Proteomic and Carbonylation Profile Analysis at the Critical Node of Seed Ageing in Oryza sativa

Abstract

The critical node (CN), which is the transition from the plateau phase to the rapid decreasing phase of seed ageing, is extremely important for seed conservation. Although numerous studies have investigated the oxidative stress during seed ageing, information on the changes in protein abundance at the CN is limited. In this study, we aimed to investigate the abundance and carbonylation patterns of proteins at the CN of seed ageing in rice. The results showed that the germination rate of seeds decreased by less than 20% at the CN; however, the abundance of 112 proteins and the carbonylation levels of 68 proteins markedly changed, indicating oxidative damage. The abundance and activity of mitochondrial, glycolytic, and pentose phosphate pathway proteins were reduced; consequently, this negatively affected energy production and germination. Proteins related to defense, including antioxidant system and heat shock proteins, also reduced in abundance. Overall, energy metabolism was reduced at the CN, leading to a decrease in the antioxidant capacity, whereas seed storage proteins were up-regulated and carbonylated, indicating that the seed had a lower ability to utilize seed storage proteins for germination. Thus, the significant decrease in metabolic activities at the CN might accelerate the loss of seed viability.

Figure 1

Representative isoelectric focusing (IEF)/dodecyl sulfate polyacrylamide gel electrophoresis (SDS-PAGE) separation gels of proteins from 0 d (A), 3 d (B) and 4 d (C) aged rice seeds after imbibition for 48 h. Total 500 μg protein were separated by immobilized pH gradient (IPG) strips and 12% (w/v) SDS-PAGE gels. Protein codes correspond to those in Tables 1, 2 and 3. Number on the left represents the apparent molecular mass. Number above the gels represents the pI of separated protein spot. U, upregulation; D, downregulation.

Figure 2

Classification of downregulated (A) and upregulated (B) proteins in 0 d, 3 d, and 4 d aged rice seeds after imbibition for 48 h.

Figure 3

Two-dimensional (2D) immunoblots using antidinitrophenyl hydrazone antibody to detect carbonylated embryo proteins in 0-d (A), 3-d (B), and 4-d (C) aged rice seeds after imbibition for 48 h. Total 500 μg protein were numbered in a preparative 2D electrophoresis gel and excised for MS/MS analysis, corresponding to the proteins in Tables 1, 2 and 3. Number on the left represents the apparent molecular mass. Number above the gels represents the pI of separated protein spot. (C) Carbonylated spot.

Figure 4

The activity of malate dehydrogenase (MDH, (A)) pyruvate decarboxylase (PDC, (B)) 6-phosphogluconate dehydrogenase (6PGD, (C)) ascorbate peroxidase (APX, (D)) and glutathione S-transferase (GST, (E)) in 0-d, 3-d, and 4-d aged rice seeds after imbibition for 48 h.

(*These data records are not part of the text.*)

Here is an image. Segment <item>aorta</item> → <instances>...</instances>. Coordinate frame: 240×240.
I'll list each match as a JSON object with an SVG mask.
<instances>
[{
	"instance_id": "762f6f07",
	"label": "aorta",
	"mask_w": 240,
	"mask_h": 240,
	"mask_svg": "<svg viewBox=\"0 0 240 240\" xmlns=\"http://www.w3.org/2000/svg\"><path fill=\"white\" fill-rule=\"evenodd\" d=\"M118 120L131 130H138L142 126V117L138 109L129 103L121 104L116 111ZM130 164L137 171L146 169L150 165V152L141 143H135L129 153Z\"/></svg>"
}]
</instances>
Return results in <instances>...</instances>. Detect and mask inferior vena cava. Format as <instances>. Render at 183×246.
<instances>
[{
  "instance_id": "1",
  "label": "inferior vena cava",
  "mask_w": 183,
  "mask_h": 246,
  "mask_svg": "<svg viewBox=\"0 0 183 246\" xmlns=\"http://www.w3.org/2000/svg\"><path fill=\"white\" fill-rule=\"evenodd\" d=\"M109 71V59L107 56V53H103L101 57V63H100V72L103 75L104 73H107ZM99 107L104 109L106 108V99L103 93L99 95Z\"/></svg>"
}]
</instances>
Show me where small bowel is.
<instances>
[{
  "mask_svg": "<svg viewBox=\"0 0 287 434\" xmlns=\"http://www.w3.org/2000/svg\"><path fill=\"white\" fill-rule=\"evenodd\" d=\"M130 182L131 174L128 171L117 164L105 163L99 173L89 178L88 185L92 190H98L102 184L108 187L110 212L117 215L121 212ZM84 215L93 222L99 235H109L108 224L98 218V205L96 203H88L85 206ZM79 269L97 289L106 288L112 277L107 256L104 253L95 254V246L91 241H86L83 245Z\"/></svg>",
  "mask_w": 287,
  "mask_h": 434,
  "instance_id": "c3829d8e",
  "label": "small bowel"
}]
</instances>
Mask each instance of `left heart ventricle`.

Data represent the mean ± standard deviation of three independent experiments. All treatments significantly differed from the control at p < 0.05 (n = 3).

Figure 5

Relative levels of malate dehydrogenase 1 (MDH1, (A)) succinate dehydrogenase 1 (SDH1, (B)) βATP synthase (C)) pyruvate decarboxylase 1 (PDC1, (D)) 6-phosphogluconate dehydrogenase 1 (6PGD1, (E)) and ascorbate peroxidase 1 (APX1, (F)) and abundance of beta subunit of ATP synthase (βATP) and ascorbate peroxidase (APX) (G) in 0-d, 3-d, and 4-d aged rice seeds after imbibition for 48 h. Transcript levels in 3-d and 4-d aged seeds were calculated in relation to a value of 1.0 that assigned to 0-d aged seeds after imbibition for 48 h. Data represent the mean ± standard deviation of three independent experiments. All treatments significantly differed from the control at p < 0.05 (n = 3).